Lecture series concludes examining poet’s “green spirituality”
By Paul Falardeau (Arts & Life Editor) – Email
The first round of this year’s university lecture series came to an end on the afternoon of March 16 with English professor Trevor Carolan speaking to a full audience in room B121 on UFV’s Abbotsford campus. The event focused on the idea of community and its changing meaning in the present day amidst prevalent news of war and disaster, both natural and man-made. To this end, Carolan centered his remarks on the life and work of noted Northwest eco-poet and generational sage Gary Snyder.
Carolan, a member of the faculty of English at UFV for ten years, emigrated from England with his family in 1957. Since his arrival, he has carved out a formidable resume on the west coast of Canada starting at the age of 17, when he filed dispatches for The Columbian newspaper from San Francisco’s Haight-Ashbury counter-culture scene. He hasn’t looked back from there; including extensive travel in Europe and Asia, he has put in time in municipal government, served as the first executive director for the Federation of BC Writers, and as Literary Coordinator for the 15th Olympic Winter Games Arts Festival in Calgary, published 16 books, and has worked as media advocate on behalf of international human rights, Pacific Coast watershed issues, and First Nations land claims. He holds a MA from Humboldt State in California and a PhD from Bond in Australia.
Amongst these and others, perhaps the most notable of Carolan’s qualifications are his time spent under the tutelage of the Beat poets Allen Ginsberg and Gary Snyder. The latter of which is the subject of Carolan’s extensive essay “Ecosystems, Mandalas and Watersheds: The Dharma Citizenship of Gary Snyder,” found in the recent joint release from Anvil and UFV press, Making Waves: Reading BC and Pacific Northwest Literature. This essay formed the basis for the talk given to the UFV audience.

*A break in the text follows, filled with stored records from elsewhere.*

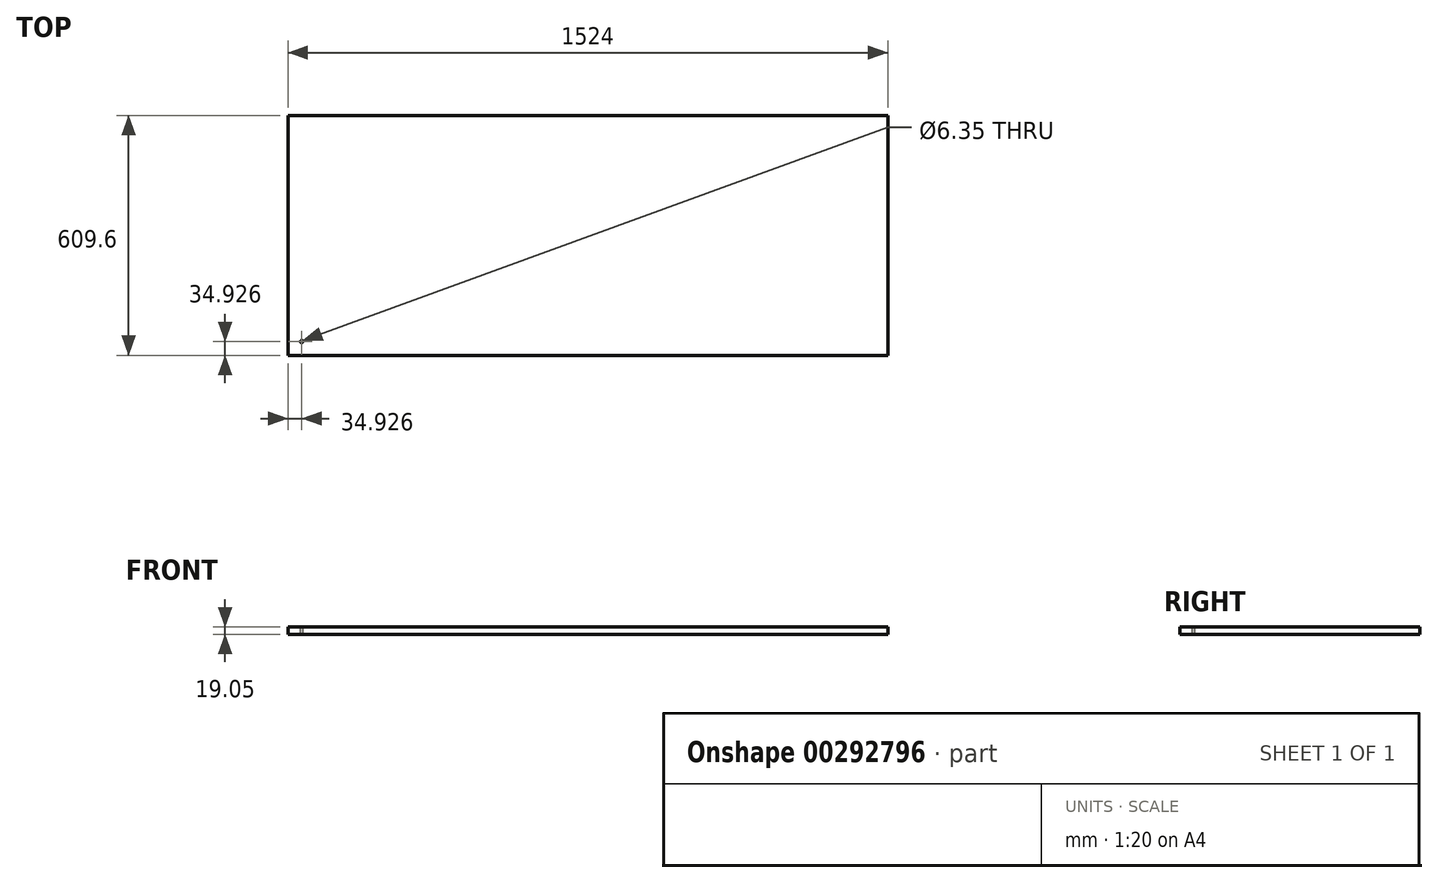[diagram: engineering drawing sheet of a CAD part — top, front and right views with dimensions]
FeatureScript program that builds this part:
annotation { "Feature Type Name" : "Feature", "Feature Type Description" : "" }
export const myFeature = defineFeature(function(context is Context, id is Id, definition is map)
    precondition{}
    {
        {
            var Q0;
            Q0=qCreatedBy(makeId("Top.planeOp"),FACE);
            var sketch = newSketch(context, id + "F0", { "sketchPlane" : qUnion([Q0])});
            skLineSegment(sketch, "E0.bottom", {"start": v(-1132.59, -308.04) * mm, "end": v(391.41, -308.04) * mm});
            skLineSegment(sketch, "E0.top", {"start": v(-1132.59, 301.56) * mm, "end": v(391.41, 301.56) * mm});
            skLineSegment(sketch, "E0.left", {"start": v(-1132.59, -308.04) * mm, "end": v(-1132.59, 301.56) * mm});
            skLineSegment(sketch, "E0.right", {"start": v(391.41, -308.04) * mm, "end": v(391.41, 301.56) * mm});
            skSolve(sketch);
        }
        {
            var Q0;
            Q0 = qSketchRegion(id + "F0", true);
            extrude(context, id + "F1", {"entities" : qUnion([Q0]), "depth" : 19.05 * mm});
        }
        {
            var Q0;
            Q0=makeQuery(id+"F1.opExtrude","CAP_FACE",FACE,{"disambiguationData":[OSD([sQuery(id+"F0.wireOp",EDGE,"E0.bottom"),sQuery(id+"F0.wireOp",EDGE,"E0.top"),sQuery(id+"F0.wireOp",EDGE,"E0.left"),sQuery(id+"F0.wireOp",EDGE,"E0.right")])],"isStart":false});
            var sketch = newSketch(context, id + "F2", { "sketchPlane" : qUnion([Q0])});
            skCircle(sketch, "E1", {"center": v(-1097.66, -273.11) * mm, "radius": 3.18 * mm});
            skSolve(sketch);
        }
        {
            var Q0;
            Q0=sQuery(id+"F2.wireOp",VERTEX,"E1.center");
            var Q1;
            Q1=makeQuery(id+"F1.opExtrude","SWEPT_BODY",BODY,{"disambiguationData":[OSD([sQuery(id+"F0.wireOp",EDGE,"E0.bottom"),sQuery(id+"F0.wireOp",EDGE,"E0.top"),sQuery(id+"F0.wireOp",EDGE,"E0.left"),sQuery(id+"F0.wireOp",EDGE,"E0.right")])]});
            hole(context, id + "F3", {"style" : HoleStyle.SIMPLE, "endStyle" : HoleEndStyle.THROUGH, "holeDiameter" : 6.35 * mm, "tappedDepth" : 12.7 * mm, "tapClearance" : 3, "locations" : qUnion([Q0]), "scope" : qUnion([Q1])});
        }
    });
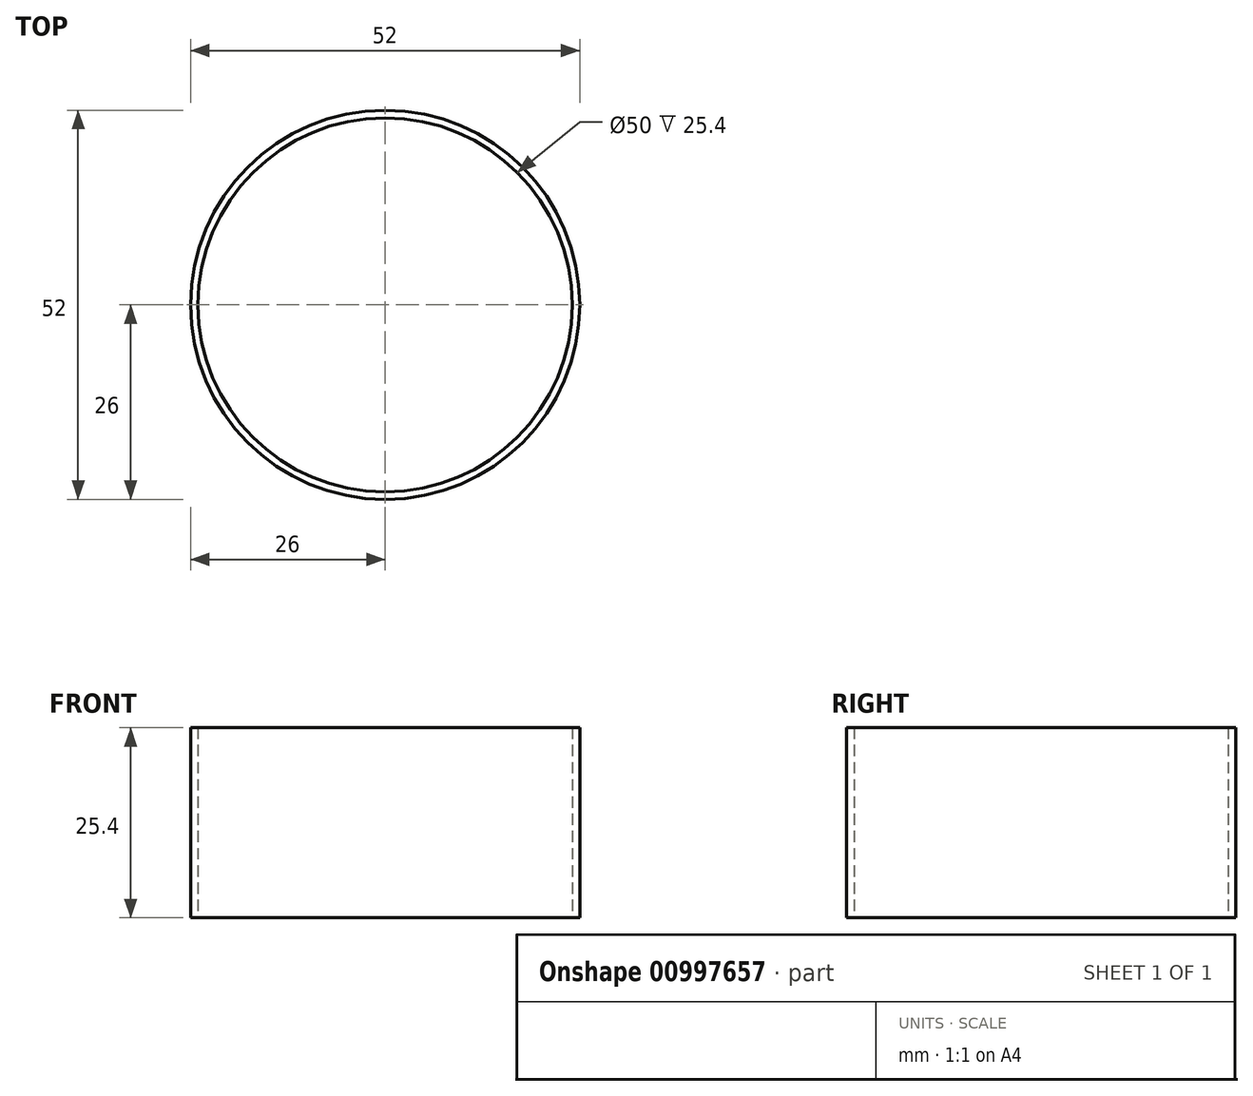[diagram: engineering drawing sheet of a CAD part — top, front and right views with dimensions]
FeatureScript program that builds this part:
annotation { "Feature Type Name" : "Feature", "Feature Type Description" : "" }
export const myFeature = defineFeature(function(context is Context, id is Id, definition is map)
    precondition{}
    {
        {
            var Q0;
            Q0=qCreatedBy(makeId("Top.planeOp"),FACE);
            var sketch = newSketch(context, id + "F0", { "sketchPlane" : qUnion([Q0])});
            skCircle(sketch, "E0", {"center": v(0, 0) * mm, "radius": 26 * mm});
            skCircle(sketch, "E1", {"center": v(0, 0) * mm, "radius": 25 * mm});
            skSolve(sketch);
        }
        {
            var Q0;
            Q0=qSketchRegion(id+"F0",true);
            extrude(context, id + "F1", {"entities" : qUnion([Q0]), "depth" : 25.4 * mm, "offsetDistance" : 25.4 * mm});
        }
    });
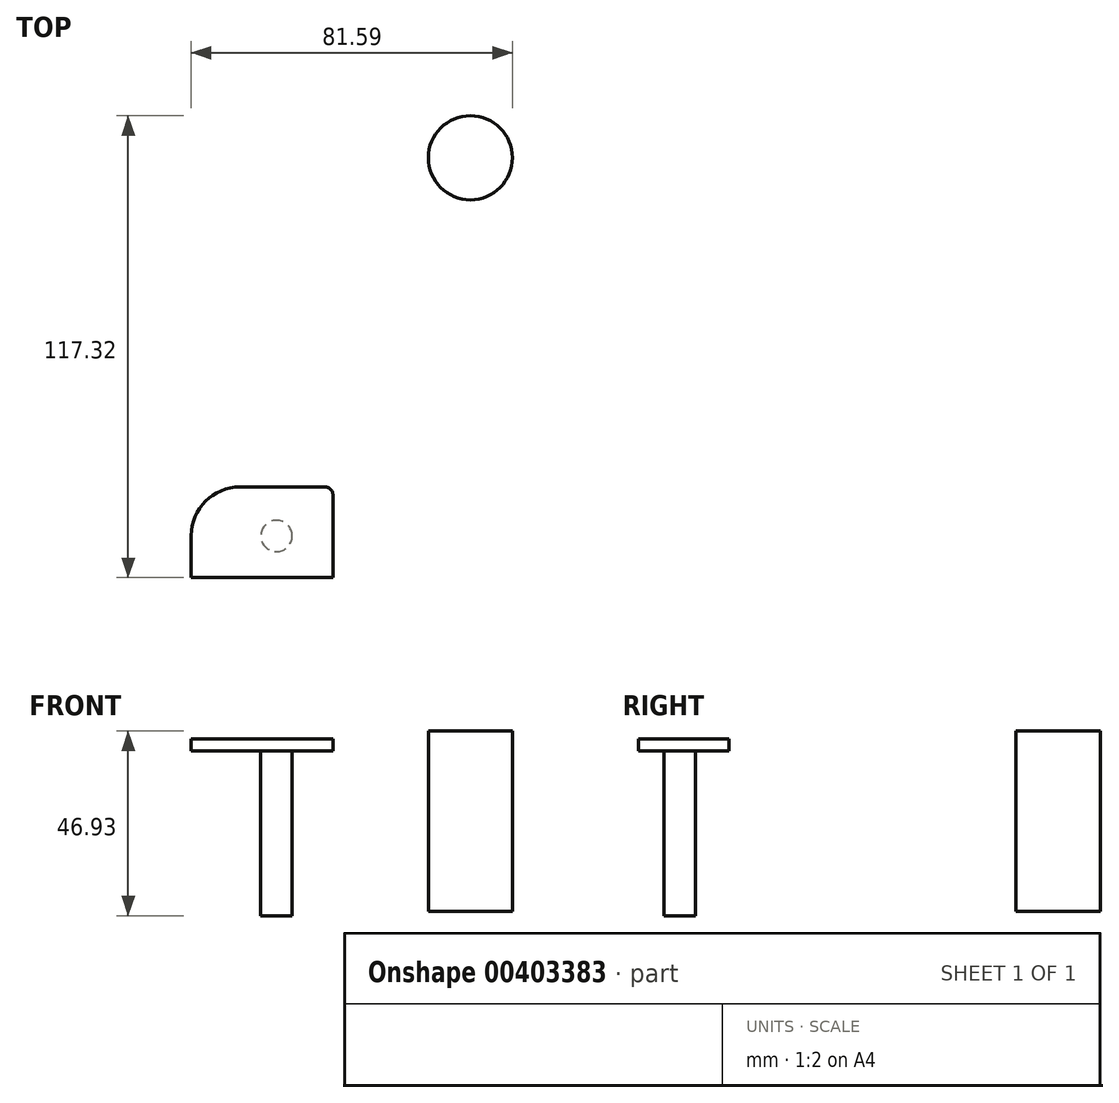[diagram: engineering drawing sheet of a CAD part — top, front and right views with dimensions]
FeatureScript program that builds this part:
annotation { "Feature Type Name" : "Feature", "Feature Type Description" : "" }
export const myFeature = defineFeature(function(context is Context, id is Id, definition is map)
    precondition{}
    {
        {
            var Q0;
            Q0=qCreatedBy(makeId("Top.planeOp"),FACE);
            var sketch = newSketch(context, id + "F0", { "sketchPlane" : qUnion([Q0])});
            skLineSegment(sketch, "E0", {"start": v(76.55, -12.69) * mm, "end": v(26.8, 40.74) * mm});
            skLineSegment(sketch, "E1.bottom", {"start": v(-23.28, -15.16) * mm, "end": v(-49.94, -15.16) * mm});
            skLineSegment(sketch, "E1.top", {"start": v(-23.28, -42.63) * mm, "end": v(-49.94, -42.63) * mm});
            skLineSegment(sketch, "E1.left", {"start": v(-23.28, -15.16) * mm, "end": v(-23.28, -42.63) * mm});
            skLineSegment(sketch, "E1.right", {"start": v(-49.94, -15.16) * mm, "end": v(-49.94, -42.63) * mm});
            skLineSegment(sketch, "E2.bottom", {"start": v(-13.67, 50.75) * mm, "end": v(-48.31, 50.75) * mm});
            skLineSegment(sketch, "E2.top", {"start": v(-13.67, 19.08) * mm, "end": v(-48.31, 19.08) * mm});
            skLineSegment(sketch, "E2.left", {"start": v(-13.67, 50.75) * mm, "end": v(-13.67, 19.08) * mm});
            skLineSegment(sketch, "E2.right", {"start": v(-48.31, 50.75) * mm, "end": v(-48.31, 19.08) * mm});
            skPoint(sketch, "E2.middle", {"position": v(-31, 34.92) * mm});
            skCircle(sketch, "E3", {"center": v(18.27, 62.25) * mm, "radius": 10.68 * mm});
            skSolve(sketch);
        }
        {
            var Q0;
            Q0=makeQuery(id+"F0.imprint","IMPRINT",FACE,{"disambiguationData":[TD([[makeQuery(id+"F0.imprint","IMPRINT",EDGE,{"derivedFrom":sQuery(id+"F0.wireOp",EDGE,"E3")}),1.0]])]});
            extrude(context, id + "F1", {"entities" : qUnion([Q0]), "depth" : 5 * mm});
        }
        {
            var Q0;
            Q0=qCreatedBy(makeId("Top.planeOp"),FACE);
            var sketch = newSketch(context, id + "F2", { "sketchPlane" : qUnion([Q0])});
            skLineSegment(sketch, "E4.bottom", {"start": v(-18.65, -21.38) * mm, "end": v(-52.64, -21.38) * mm});
            skLineSegment(sketch, "E4.top", {"start": v(-16.65, -44.39) * mm, "end": v(-52.64, -44.39) * mm});
            skLineSegment(sketch, "E4.left", {"start": v(-16.65, -23.38) * mm, "end": v(-16.65, -44.39) * mm});
            skLineSegment(sketch, "E4.right", {"start": v(-52.64, -21.38) * mm, "end": v(-52.64, -44.39) * mm});
            skPoint(sketch, "E4.middle", {"position": v(-34.65, -32.89) * mm});
            skPoint(sketch, "E5.visualSharp", {"position": v(-16.65, -21.38) * mm});
            skArc(sketch, "E5.filletArc", {"start": v(-16.65, -23.38) * mm, "mid": v(-17.23, -21.97) * mm, "end": v(-18.65, -21.38) * mm});
            skSolve(sketch);
        }
        {
            var Q0;
            Q0 = qSketchRegion(id + "F2", true);
            extrude(context, id + "F3", {"entities" : qUnion([Q0]), "depth" : 3 * mm});
        }
        {
            var Q0;
            Q0=makeQuery(id+"F3.opExtrude","SWEPT_EDGE",EDGE,{"disambiguationData":[OSD([sQuery(id+"F2.wireOp",EDGE,"E4.bottom"),sQuery(id+"F2.wireOp",EDGE,"E4.right")])]});
            fillet(context, id + "F4", {"entities" : qUnion([Q0]), "radius" : 12.35 * mm, "tangentPropagation" : true, "allowEdgeOverflow" : false});
        }
        {
            var Q0;
            Q0=makeQuery(id+"F3.opExtrude","CAP_FACE",FACE,{"disambiguationData":[OSD([sQuery(id+"F2.wireOp",EDGE,"E4.bottom"),sQuery(id+"F2.wireOp",EDGE,"E4.top"),sQuery(id+"F2.wireOp",EDGE,"E4.left"),sQuery(id+"F2.wireOp",EDGE,"E4.right"),sQuery(id+"F2.wireOp",EDGE,"E5.filletArc")])],"isStart":false});
            var sketch = newSketch(context, id + "F5", { "sketchPlane" : qUnion([Q0])});
            skCircle(sketch, "E6", {"center": v(-31, -33.83) * mm, "radius": 4 * mm});
            skSolve(sketch);
        }
        {
            var Q0;
            Q0=makeQuery(id+"F5.imprint","IMPRINT",FACE,{"disambiguationData":[TD([[makeQuery(id+"F5.imprint","IMPRINT",EDGE,{"derivedFrom":sQuery(id+"F5.wireOp",EDGE,"E6")}),1.0]])]});
            extrude(context, id + "F6", {"entities" : qUnion([Q0]), "operationType" : NewBodyOperationType.ADD, "oppositeDirection" : true, "depth" : 44.93 * mm});
        }
        {
            var Q0;
            Q0=makeQuery(id+"F1.opExtrude","CAP_FACE",FACE,{"disambiguationData":[OSD([sQuery(id+"F0.wireOp",EDGE,"E3")])],"isStart":true});
            extrude(context, id + "F7", {"entities" : qUnion([Q0]), "operationType" : NewBodyOperationType.ADD, "depth" : 40.86 * mm, "offsetDistance" : 25.4 * mm});
        }
    });
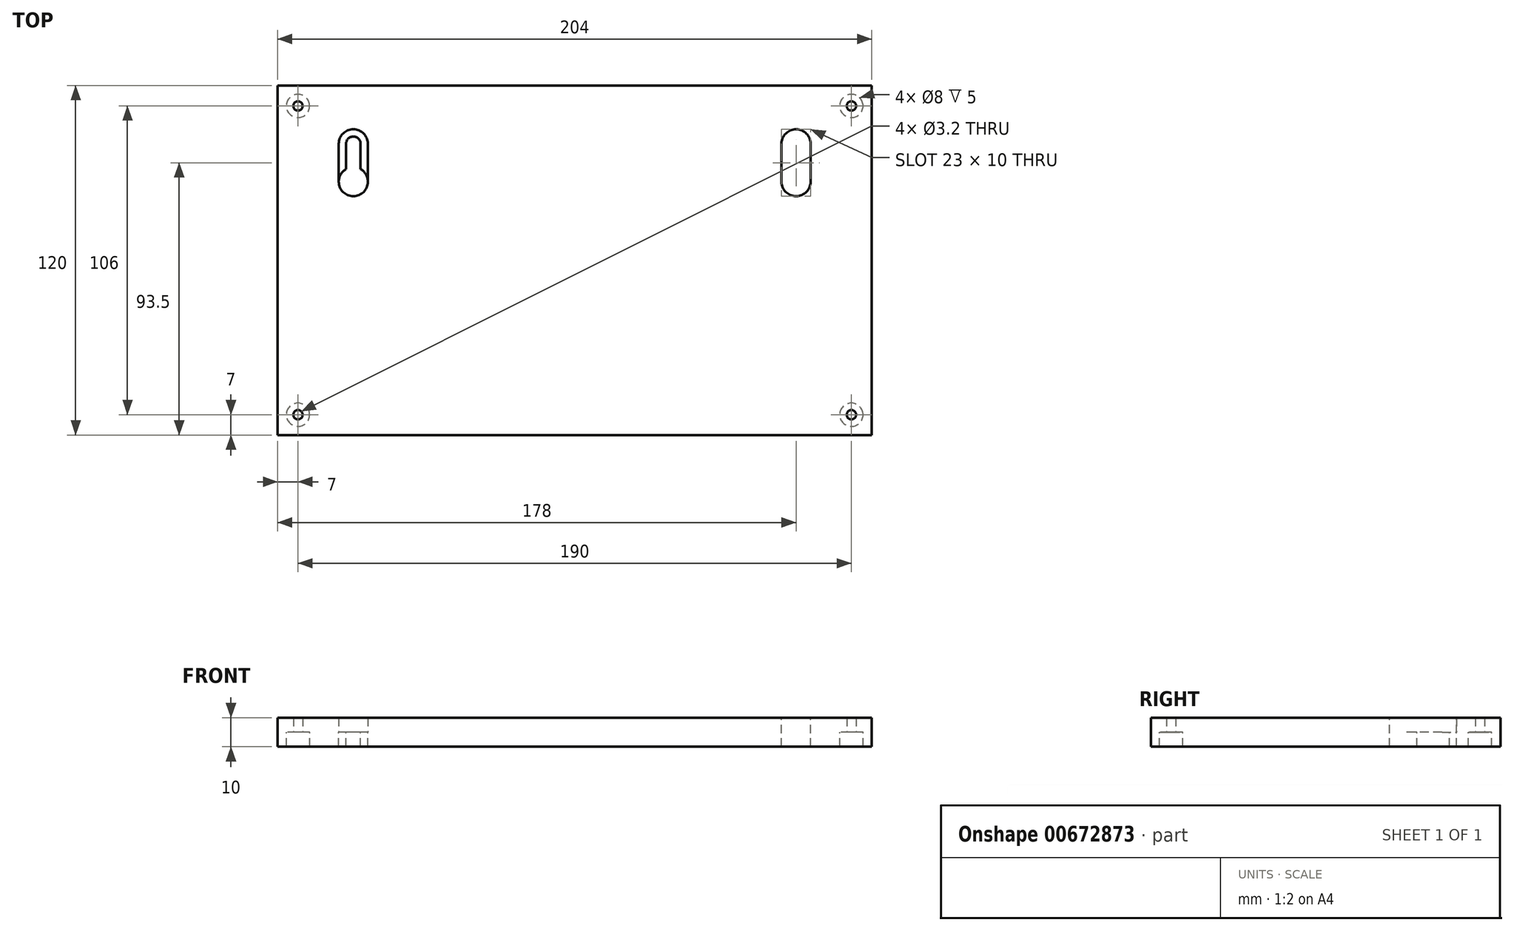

The first time Carolan encountered Snyder in person was at Hollyhock Institute in 1985, after he first researched Snyder’s poetry during his Master’s work. They have since corresponded and Carolan has written extensively on Snyder’s work. They have also collaborated on several critical interviews, one of which – “The Wild Mind of Gary Snyder” – appeared in Shambhala Sun magazine in l996, and is now a frequently cited source in Snyder research studies.
The well-attended lecture focused on how Gary Snyder continues to inform the heart of our contemporary ecological discourse. “With his emphasis on ecological stewardship,” Carolan states, “his ideas compel us toward a rethinking of what citizenship might mean in the global age.”
Snyder’s ideas come back to a relationship that sees the ‘inter-relatedness’ of humanity and the natural world, rather than an oppositional, dualistic world-view in which humans assume a position of dominance over nature. Throughout the speech, Carolan reminded the audience of Snyder’s terms “etiquette of freedom” and “a practice of the wild,” relating them to such practices as yoga, daily meditation, or prayer.
Furthermore, Carolan emphasized how Snyder’s “Turtle Island” view, named after his Pulitzer Prize winning poetry collection and the Native American myth from which it takes its name, brings us in contact with traditional, widely-held First Nations understandings of this continent of North America – of which we can all come appreciate ourselves as being truly inhabitants – not conquerors. Carolan summarizes this, saying, “The idea of fully inhabiting a place spiritually, economically, and compassionately in respect for other forms of animal, natural, and even non-sentient forms can be seen as an engaged form orf“bioregional” citizenship.”
“And one good way we can practice responsible stewardship” reflects Carolan, “is to engage in the sometimes tiresome, but necessary work of true community engagement in the day to day civic decision-making processes of our schools, air & water quality boards, local council government, environmental quality committees, and so on.” He went on to suggest a need for becoming self-organizing and self-disciplined, living a little more lightly and simply.
The fulcrum of Carolan’s lecture, and the true center of Snyder’s legacy, is the development of “Green Spirituality” among people of various world faiths. Concluding, Carolan said that “Through the influence of such ecological ideas, something close to an actual school of thought is developing here on the west coast, and we can imagine this as a new way of regarding what citizenship can, and perhaps needs to, be, in our evolving 21st century.”
Following the lecture, a lively Q & A session allowed audience members, including students, professors, and community members, to engage with the professor concerning his material. The lecture was the last in the current series, but administrative representatives assured the crowd that more were in the works to appease the popular demand this first round has generated.
Making Waves is available at the UFV Bookstore, at fine book retailers, and online from Anvil Press, and includes work from several professors, students and alumni of the University of the Fraser Valley.